[Prompt]
Find the lines below in which the string "حدثنا" occurs. Copy each one.

[Records contained in a dataset]
== Segment start ==
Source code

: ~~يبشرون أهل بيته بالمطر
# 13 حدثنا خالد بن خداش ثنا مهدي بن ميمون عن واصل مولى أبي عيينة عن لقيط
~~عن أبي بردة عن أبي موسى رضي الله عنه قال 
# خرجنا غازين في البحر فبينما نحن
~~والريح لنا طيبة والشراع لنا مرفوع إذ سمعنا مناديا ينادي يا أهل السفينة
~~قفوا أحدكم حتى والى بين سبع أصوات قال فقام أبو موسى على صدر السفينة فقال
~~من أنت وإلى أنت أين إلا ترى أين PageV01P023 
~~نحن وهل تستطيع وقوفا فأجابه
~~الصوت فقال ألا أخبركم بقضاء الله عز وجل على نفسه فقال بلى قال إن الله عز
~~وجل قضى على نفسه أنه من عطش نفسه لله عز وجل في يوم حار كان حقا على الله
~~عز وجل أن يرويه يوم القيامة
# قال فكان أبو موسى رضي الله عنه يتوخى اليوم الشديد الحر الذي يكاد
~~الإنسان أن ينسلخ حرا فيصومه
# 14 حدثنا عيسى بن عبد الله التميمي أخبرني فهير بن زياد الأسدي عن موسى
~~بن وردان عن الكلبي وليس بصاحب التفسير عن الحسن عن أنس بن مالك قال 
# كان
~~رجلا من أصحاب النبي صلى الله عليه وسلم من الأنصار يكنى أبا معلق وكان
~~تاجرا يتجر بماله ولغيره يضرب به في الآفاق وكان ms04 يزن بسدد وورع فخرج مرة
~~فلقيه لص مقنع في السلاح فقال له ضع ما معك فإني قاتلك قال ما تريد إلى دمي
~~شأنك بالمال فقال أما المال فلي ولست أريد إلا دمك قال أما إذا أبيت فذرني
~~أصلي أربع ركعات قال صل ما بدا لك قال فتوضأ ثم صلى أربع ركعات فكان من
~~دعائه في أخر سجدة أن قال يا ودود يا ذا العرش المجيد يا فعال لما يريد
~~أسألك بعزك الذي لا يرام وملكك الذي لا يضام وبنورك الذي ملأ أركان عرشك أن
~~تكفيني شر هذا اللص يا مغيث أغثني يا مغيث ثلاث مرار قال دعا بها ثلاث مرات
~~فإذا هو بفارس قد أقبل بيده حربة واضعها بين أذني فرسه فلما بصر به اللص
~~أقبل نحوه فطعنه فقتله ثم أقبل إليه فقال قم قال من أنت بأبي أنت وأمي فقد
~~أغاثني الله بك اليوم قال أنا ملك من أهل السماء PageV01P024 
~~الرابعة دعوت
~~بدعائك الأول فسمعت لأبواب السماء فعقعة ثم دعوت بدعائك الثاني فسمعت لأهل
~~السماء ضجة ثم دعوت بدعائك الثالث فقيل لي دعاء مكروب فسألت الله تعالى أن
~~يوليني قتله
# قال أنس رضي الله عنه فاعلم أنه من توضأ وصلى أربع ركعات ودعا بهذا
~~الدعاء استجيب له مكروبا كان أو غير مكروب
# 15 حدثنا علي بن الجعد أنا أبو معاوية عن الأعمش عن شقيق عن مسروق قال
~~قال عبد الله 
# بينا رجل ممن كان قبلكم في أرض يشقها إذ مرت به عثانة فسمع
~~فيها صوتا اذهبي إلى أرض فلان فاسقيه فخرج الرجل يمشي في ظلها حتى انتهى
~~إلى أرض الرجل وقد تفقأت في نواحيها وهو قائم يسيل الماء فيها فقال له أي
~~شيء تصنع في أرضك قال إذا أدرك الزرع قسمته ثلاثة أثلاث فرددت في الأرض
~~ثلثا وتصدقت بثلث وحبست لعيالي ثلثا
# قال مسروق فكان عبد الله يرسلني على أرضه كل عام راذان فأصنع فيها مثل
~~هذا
== Segment end ==
[Expected output]
# 13 حدثنا خالد بن خداش ثنا مهدي بن ميمون عن واصل مولى أبي عيينة عن لقيط
# 14 حدثنا عيسى بن عبد الله التميمي أخبرني فهير بن زياد الأسدي عن موسى
# 15 حدثنا علي بن الجعد أنا أبو معاوية عن الأعمش عن شقيق عن مسروق قال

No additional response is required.